もう少しだけ、この柔らかな幸せの中にいることにした。
たぬき寝入りはやがて、本当の眠りに変わって行った。
「ゼフェルー」
声がしたのは右の方から。アンジェリークがさっきまでいた方向ではない。
ダイニングのある方からだ。
「ゼフェルー?」
問いかけるような声がして、ゼフェルはようやく目をあけた。現実はわかっていたつもりでも、いざ目の前にアンジェリークがいるとなるとやはりびっくりしてしまう。アンジェリークは覗きこむようにしてゼフェルの赤い目を待っていた。
アンジェリークは白いワンピースに赤のエプロンをして。
「おはよう」
照れたように笑った。
どうすればいいんだろう。
どうすればこの体をうまく抱きしめてやれるのか。
とりあえず。
起き上がらなくは。
そう思ってゆっくりと起き上がる。シーツにくるまったまま。足元に落ちている衣類をとろうとした。
でも、そこに服はない。
「あ?」
けげんな声があがる。
その眉のゆがみでアンジェリークはゼフェルが変に思っていることを悟った。
「あ、あのね・・・」
は?
アンジェリークは。
ゼフェルの下着とか服とかを。
洗濯している、というのだ。
「どうするんだよーー!!!」
叫んだけれど、聞こえていないのはアンジェリークの後ろ姿。
「もうすぐ朝ごはんできるからね、ちょっと待ってね。

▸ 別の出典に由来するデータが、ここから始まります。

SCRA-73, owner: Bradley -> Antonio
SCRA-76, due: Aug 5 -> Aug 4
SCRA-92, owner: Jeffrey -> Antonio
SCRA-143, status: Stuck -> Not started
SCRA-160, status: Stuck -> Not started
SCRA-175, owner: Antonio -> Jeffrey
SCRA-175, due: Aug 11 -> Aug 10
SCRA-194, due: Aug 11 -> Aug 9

洗面所あっちだから」
向こうを向いたままぺらぺらとしゃべる。たぶん照れているのだろう。昨日の様子からして、アンジェリークはあれが初めてだ。そういう次の日にどうしていいのかわからないらしい。
さて。
どうしたものか。
服もない。歩けない。
アンジェリークは声が聞こえないからこっちに来させることができない。
抱きしめられない。
クソー
作戦か?と心の中でつぶやく。
でも、アンジェリークの作戦は違った。アンジェリークは服を洗濯して、もうちょっとだけゼフェルに一緒にいてほしかったのだ。もうすぐ洗濯が終わる。でも服がかわくのは夕方だ。それまで一緒に。

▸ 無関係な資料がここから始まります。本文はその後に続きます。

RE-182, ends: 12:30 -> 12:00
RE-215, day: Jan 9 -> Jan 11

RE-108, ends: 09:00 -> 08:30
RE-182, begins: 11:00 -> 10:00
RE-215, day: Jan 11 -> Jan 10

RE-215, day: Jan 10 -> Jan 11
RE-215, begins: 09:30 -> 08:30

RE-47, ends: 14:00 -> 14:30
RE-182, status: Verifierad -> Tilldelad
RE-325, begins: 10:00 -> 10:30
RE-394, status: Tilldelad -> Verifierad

アンジェリークとのリハーサル以外はゼフェルの体は空いているはずだ。だったら、このままアンジェリークと一緒に、彼女とのリハーサルまで一緒にいてくれても。
でもそんなこと言い出せないから、哀しくもゼフェルの服を奪ってほんの24時間のゼフェルを拘束してしまいたかったのだ。
その作戦は見事に当たった。
「ゼフェルー、朝ご飯できたーー」
軽やかに、のほほんと言って。
軽い洋食の朝ご飯を持っていく。ゼフェルがどうやって食べるか、なんてわからない。後先は、もう考えないことにした。たぶんゼフェルはシーツにくるまって来るのだろう。
そしてその予測はその通りになった。
シーツにくるまったゼフェルはアンジェリークの待つちゃぶ台―――を通りこしてアンジェリークのすぐ近くにやって来る。
え?ええ??
そして、つかまえられるのだ。
シーツのままで、本当に身動きがとれなさそうなゼフェルの腕が、アンジェリークの腰をしっかりとつかむ。
「おはよう」
そう言ったみたいだった。何せ、横からだ。見えないし、聞こえない。でも、そう言われた気がした。
うれしくなって、ふふっと微笑む。
「おはよう。朝ご飯さめちゃいますよー」
夫婦みたいな会話が。
ゼフェルの脳味噌をぶっとばした。